“Mifune was like the ocean. The ocean is boundless, but also turbulent.”

He is one of my favorite actors, alongside Robert De Niro, and Daniel Day Lewis.

He is one of the reasons Akira Kurosawa’s visions came alive. The two men, challenging against authority was again and again captured on films like Seven Samurai, Yojimbo, Rashomon, and others. Together they made 16 films. Even to this day, after 67 years since the release Rashomon, he is the iconic face of a Japanese Samurai. His name is Toshiro Mifune.

Watching this documentary increased my respect for him by tenfold. I did not know that he fought as a soldier during World War 2. Due to his harsh voice and arrogant demeanor, his military supervisors often beat him. But it was this voice that made him stand out from all contemporary actors, possibly in the whole world of actors during his time. As his son narrated, when Japan was losing, Toshiro Mifune was a sergeant in charge of training young boys, many of whom had not even hit puberty for suicidal missions. He hated the job but he followed his instructions.  And on the day they left, he told them, “You don’t have to say “I’m doing this for the Emperor!” Just say goodbye to your mother.” He would cry when he told these stories to his children.

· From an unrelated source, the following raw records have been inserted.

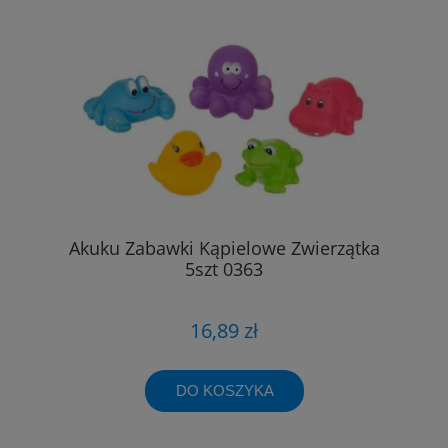
Akuku Zabawki Kąpielowe Zwierzątka
5szt 0363
16,89 zł
DO KOSZYKA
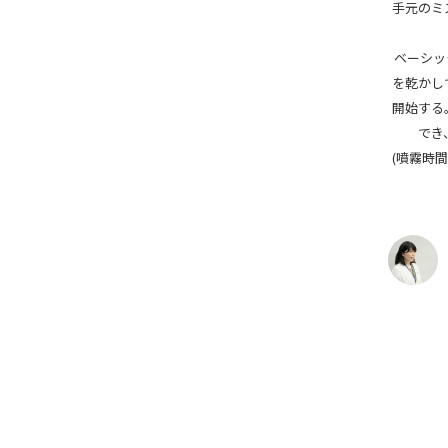
手元のミ
ベーシッ
を乾かし
開始する
でき
(噴霧時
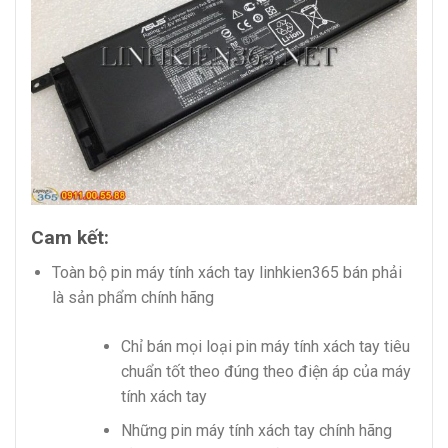
Cam kết:
Toàn bộ pin máy tính xách tay linhkien365 bán phải
là sản phẩm chính hãng
Chỉ bán mọi loại pin máy tính xách tay tiêu
chuẩn tốt theo đúng theo điện áp của máy
tính xách tay
Những pin máy tính xách tay chính hãng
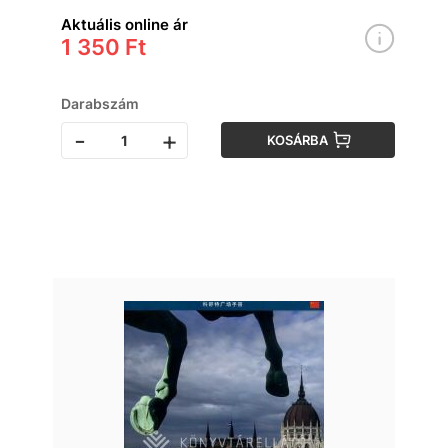
Aktuális online ár
1 350 Ft
Darabszám
-
+
KOSÁRBA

For those who are familiar with his work, this documentary is going to be an absolute delight. What a man he was. He was extremely disciplined and ready to shape shift at will. If you haven’t, watch any one of these three: Seven Samurai (it’s longer than 3 hours), Yojimbo (comedy) or Rashomon (mindf%^k). And the best case scenario: watch all three. You will realize why Mifune was known as one of the greatest actors of all time. And they are not as boring as you think, particularly Yojimbo.

According to one of his costars, “He was like the ocean. The ocean is boundless, but also turbulent.” But Mifune was not a complete saint. His heavy drinking and fascination for speedy cars and a game of black jack bring him down to a human level. Yet that doesn’t mean he was extravagant. In his own production house, he was often seen mopping the floor, setting up lights, and doing other chores.

I am inspired beyond means, yet again by you. Thank you for your work, Mr. Toshiro Mifune. Till this day I remember the day I searched your name on Wikipedia using opera mini on my Nokia 6233 phone, expecting you to still be alive so that one day I can meet you and shake your hand. On that day I almost cried when I saw that you passed away in 1997. There was a genuine sadness that lasted for quite some time. May you rest in peace.